### Provided passage
# Abstract

Recent work introduced the vast unfolding of communities in large networks, in which a heuristic methodology not only identifies communities, but also measures the density between nodes in modules that highlight the strength of a subcommunity. It was shown that such methodology can facilitate community detection, and exceed similar community detection algorithms in time complexity. In this paper, we introduce a more simplistic foundation based algorithm, in which communities are identified through the metric of common neighbors. We show how a collection of nodes with a large number of common neighbors have a higher probability of being deemed a community. Our algorithms are first trained from simple randomly generated graphs with ground truths. In training, we derive a 50% threshold for the proportion of common neighbors within nodes to be identified as a community. We apply these algorithms to real world graphs to visualize and represent our results.

# Introduction

Technological innovations during the past few decades, including the rise of computers, the internet, and social media, have accelerated the size and strength of data networks. When analyzing the data behind various data networks, communities form naturally within them through connections between individual points of data, or nodes. These communities are typically defined by a common variable such as physical location, political alignment, or interest in a public figure. However, as more individual nodes of data are added to the data collection, the number of connections between nodes and the number of communities formed to represent these connections grows exponentially, creating difficult problems to overcome when analyzing the data in a timely manner.

### Source data
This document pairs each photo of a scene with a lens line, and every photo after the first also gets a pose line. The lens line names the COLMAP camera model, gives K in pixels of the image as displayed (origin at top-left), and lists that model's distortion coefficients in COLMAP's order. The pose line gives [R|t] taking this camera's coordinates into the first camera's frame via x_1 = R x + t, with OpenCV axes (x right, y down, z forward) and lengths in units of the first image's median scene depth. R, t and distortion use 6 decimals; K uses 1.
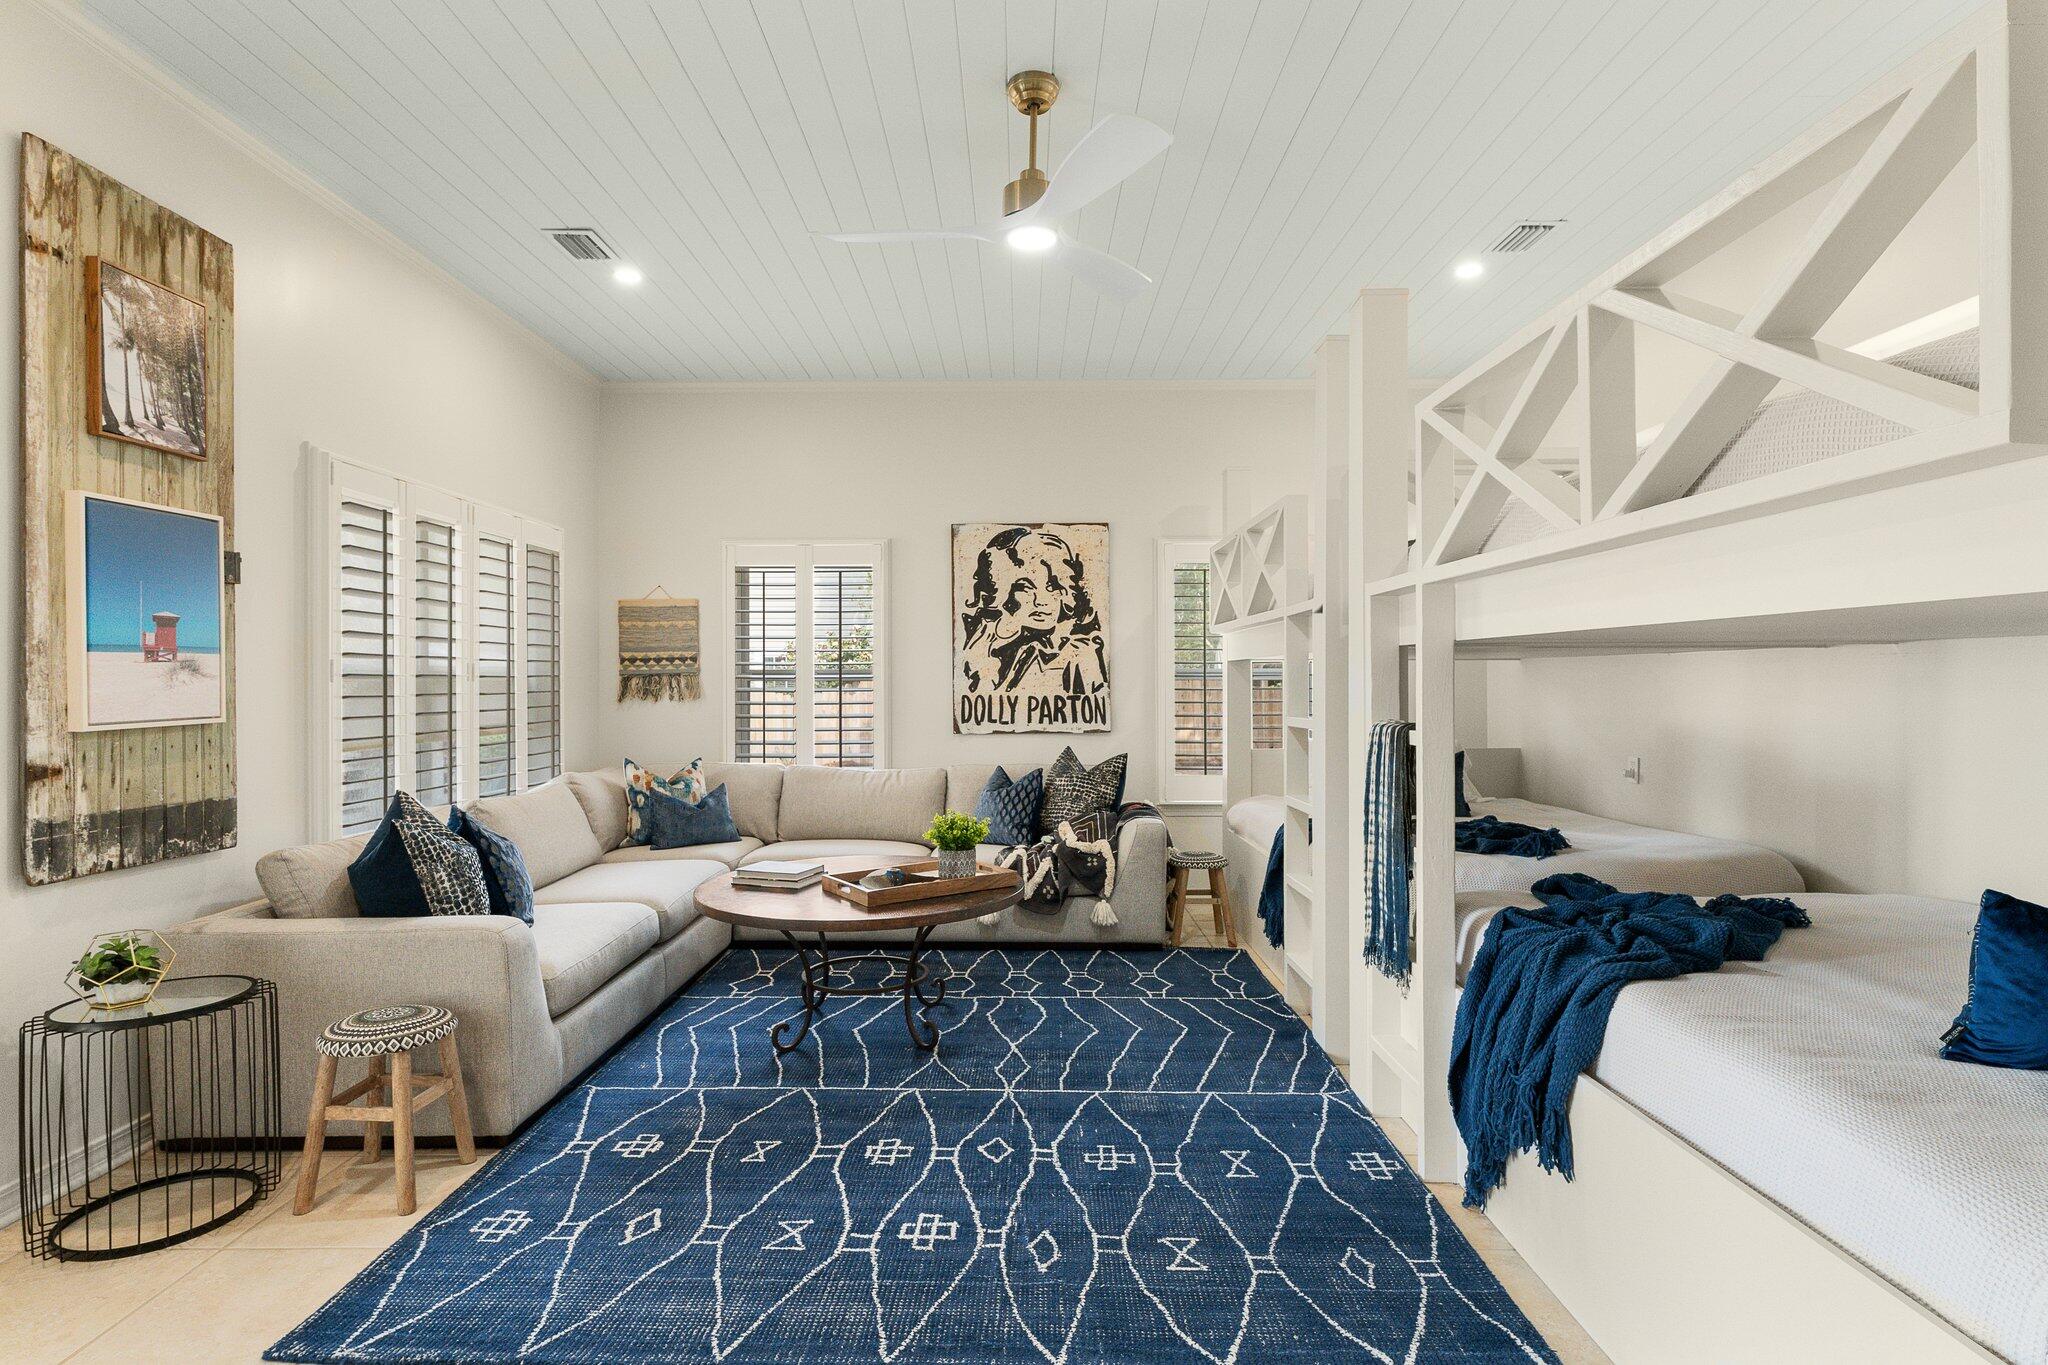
lens RADIAL K [[1001.1, 0, 1023.1], [0, 1001.1, 681.4], [0, 0, 1]] dist [0.000473, 0.000003]
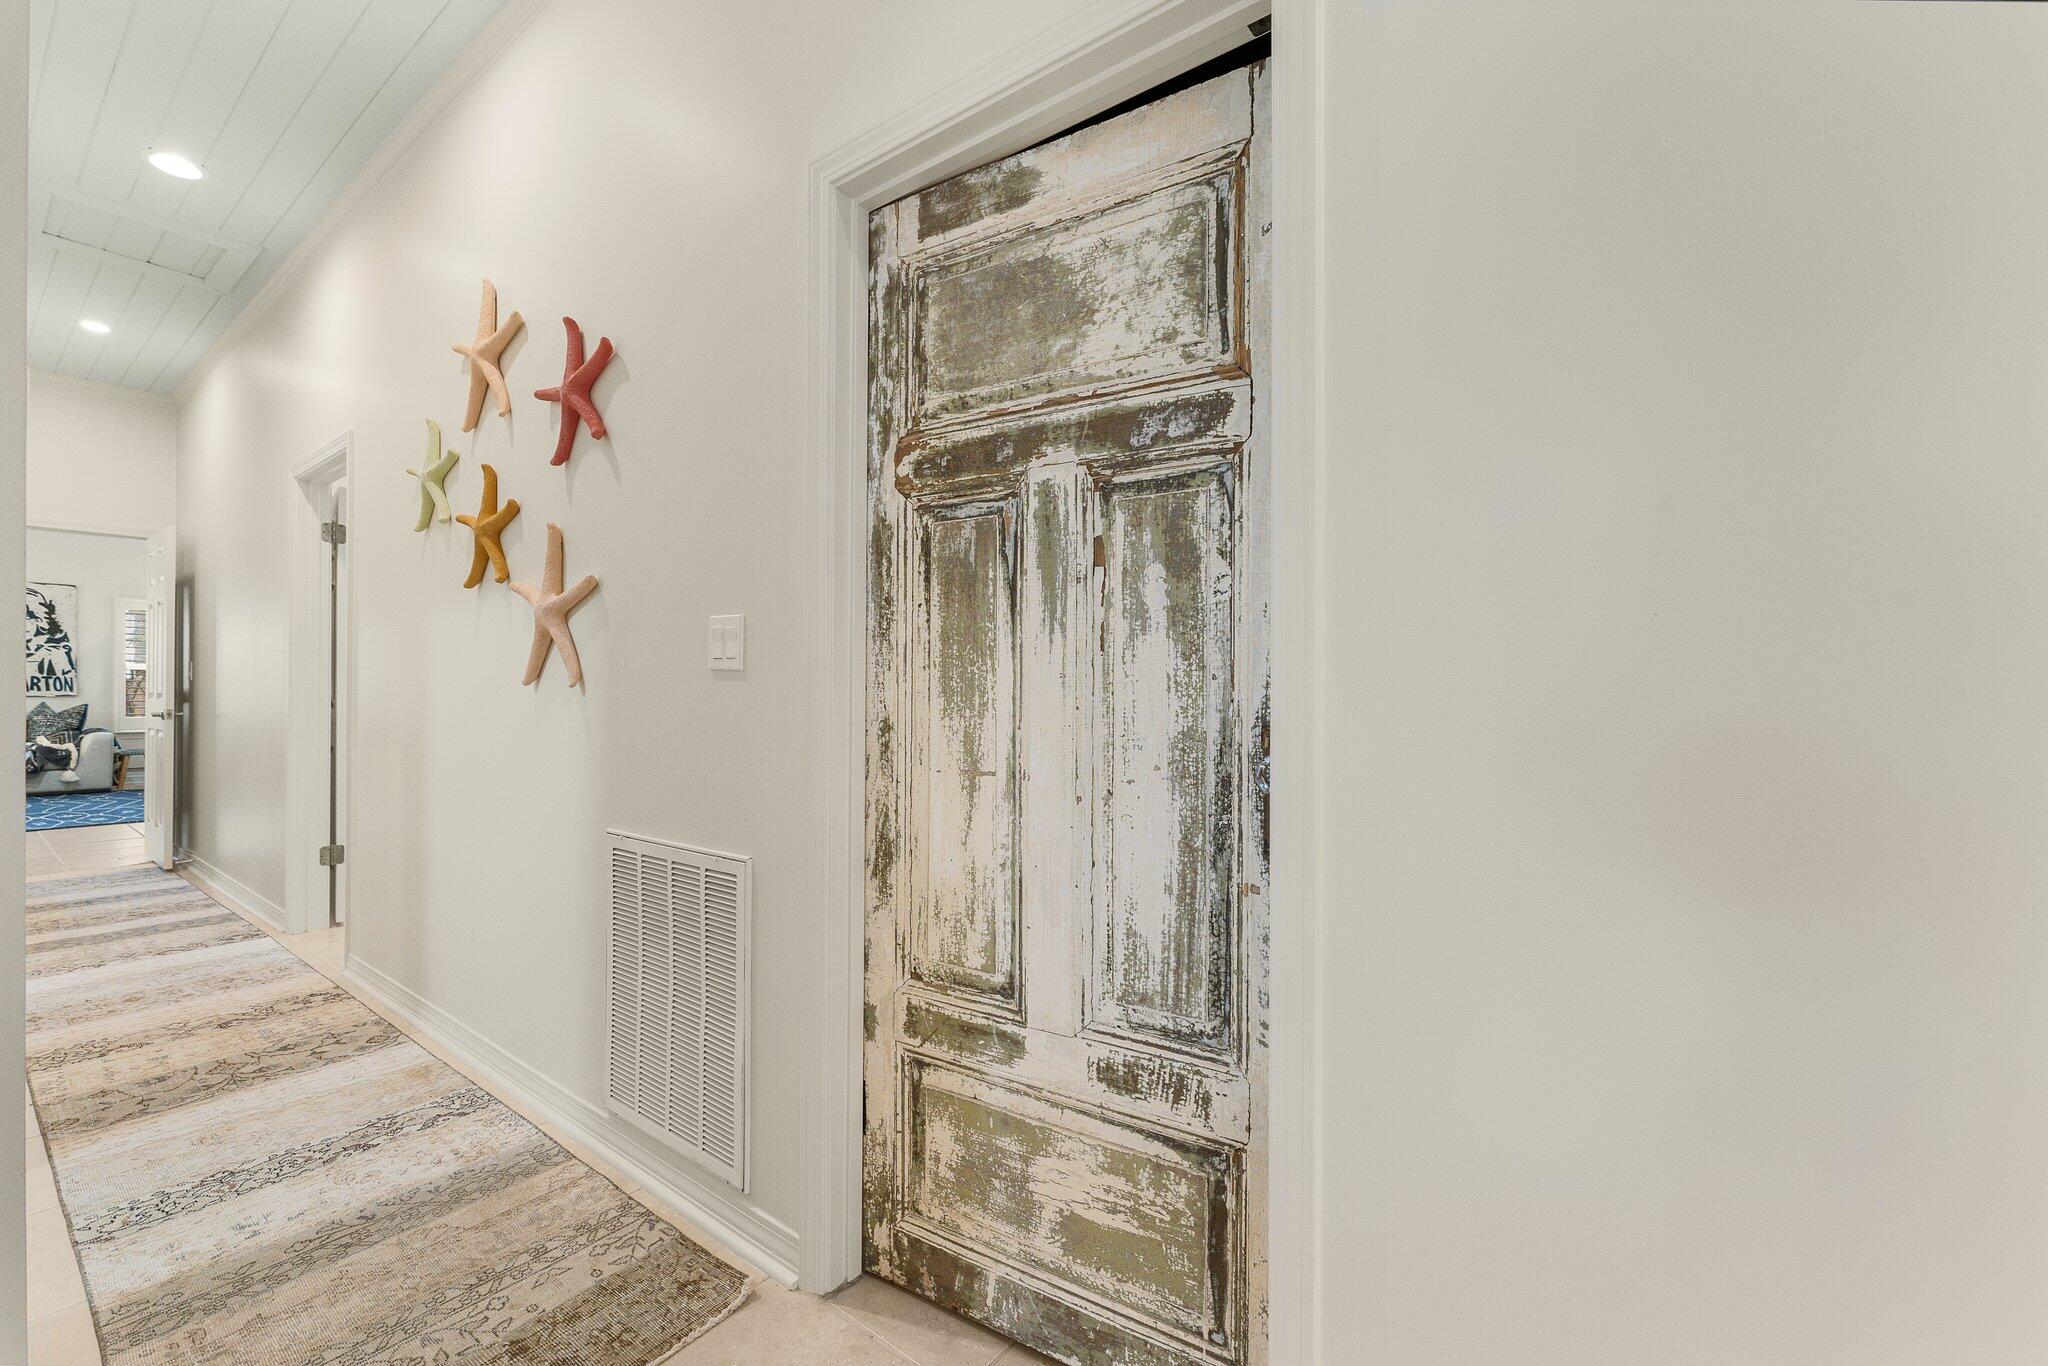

### Problem statement
Using the community detection text, answer these questions:
1. What threshold for the proportion of common neighbors was derived during training?
2. Through what metric does the newly introduced algorithm identify communities?
3. What common variables typically define communities in data networks?
Answer from the community detection text alone, not from the data.

### Response box
1. A 50% threshold.
2. The metric of common neighbors.
3. Physical location, political alignment, or interest in a public figure.